LISTED RECORDS:
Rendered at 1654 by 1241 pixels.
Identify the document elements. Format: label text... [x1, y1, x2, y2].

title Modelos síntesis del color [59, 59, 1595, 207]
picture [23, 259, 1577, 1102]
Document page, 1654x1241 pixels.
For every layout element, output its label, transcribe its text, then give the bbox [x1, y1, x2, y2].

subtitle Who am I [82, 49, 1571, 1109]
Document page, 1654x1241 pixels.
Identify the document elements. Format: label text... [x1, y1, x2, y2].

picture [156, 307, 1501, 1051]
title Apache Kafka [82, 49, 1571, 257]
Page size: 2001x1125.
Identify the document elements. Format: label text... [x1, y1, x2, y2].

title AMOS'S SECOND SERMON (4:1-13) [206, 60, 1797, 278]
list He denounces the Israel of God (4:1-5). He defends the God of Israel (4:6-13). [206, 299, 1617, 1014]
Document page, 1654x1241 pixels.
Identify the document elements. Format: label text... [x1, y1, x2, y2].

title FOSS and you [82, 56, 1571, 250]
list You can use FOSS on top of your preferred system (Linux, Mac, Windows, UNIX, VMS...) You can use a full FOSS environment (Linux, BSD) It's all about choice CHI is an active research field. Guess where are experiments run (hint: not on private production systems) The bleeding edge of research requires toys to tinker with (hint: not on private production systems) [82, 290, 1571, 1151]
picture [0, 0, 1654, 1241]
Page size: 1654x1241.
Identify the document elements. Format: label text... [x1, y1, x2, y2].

DO THIS: Copy all of the data above, swapping every "Identify" for "Locate" and leaving the rest untouched.

SOLUTION BELOW:
Rendered at 1654 by 1241 pixels.
Locate the document elements. Format: label text... [x1, y1, x2, y2].

title Modelos síntesis del color [59, 59, 1595, 207]
picture [23, 259, 1577, 1102]
Document page, 1654x1241 pixels.
For every layout element, output its label, transcribe its text, then give the bbox [x1, y1, x2, y2].

subtitle Who am I [82, 49, 1571, 1109]
Document page, 1654x1241 pixels.
Locate the document elements. Format: label text... [x1, y1, x2, y2].

picture [156, 307, 1501, 1051]
title Apache Kafka [82, 49, 1571, 257]
Page size: 2001x1125.
Locate the document elements. Format: label text... [x1, y1, x2, y2].

title AMOS'S SECOND SERMON (4:1-13) [206, 60, 1797, 278]
list He denounces the Israel of God (4:1-5). He defends the God of Israel (4:6-13). [206, 299, 1617, 1014]
Document page, 1654x1241 pixels.
Locate the document elements. Format: label text... [x1, y1, x2, y2].

title FOSS and you [82, 56, 1571, 250]
list You can use FOSS on top of your preferred system (Linux, Mac, Windows, UNIX, VMS...) You can use a full FOSS environment (Linux, BSD) It's all about choice CHI is an active research field. Guess where are experiments run (hint: not on private production systems) The bleeding edge of research requires toys to tinker with (hint: not on private production systems) [82, 290, 1571, 1151]
picture [0, 0, 1654, 1241]
Page size: 1654x1241.
Locate the document elements. Format: label text... [x1, y1, x2, y2].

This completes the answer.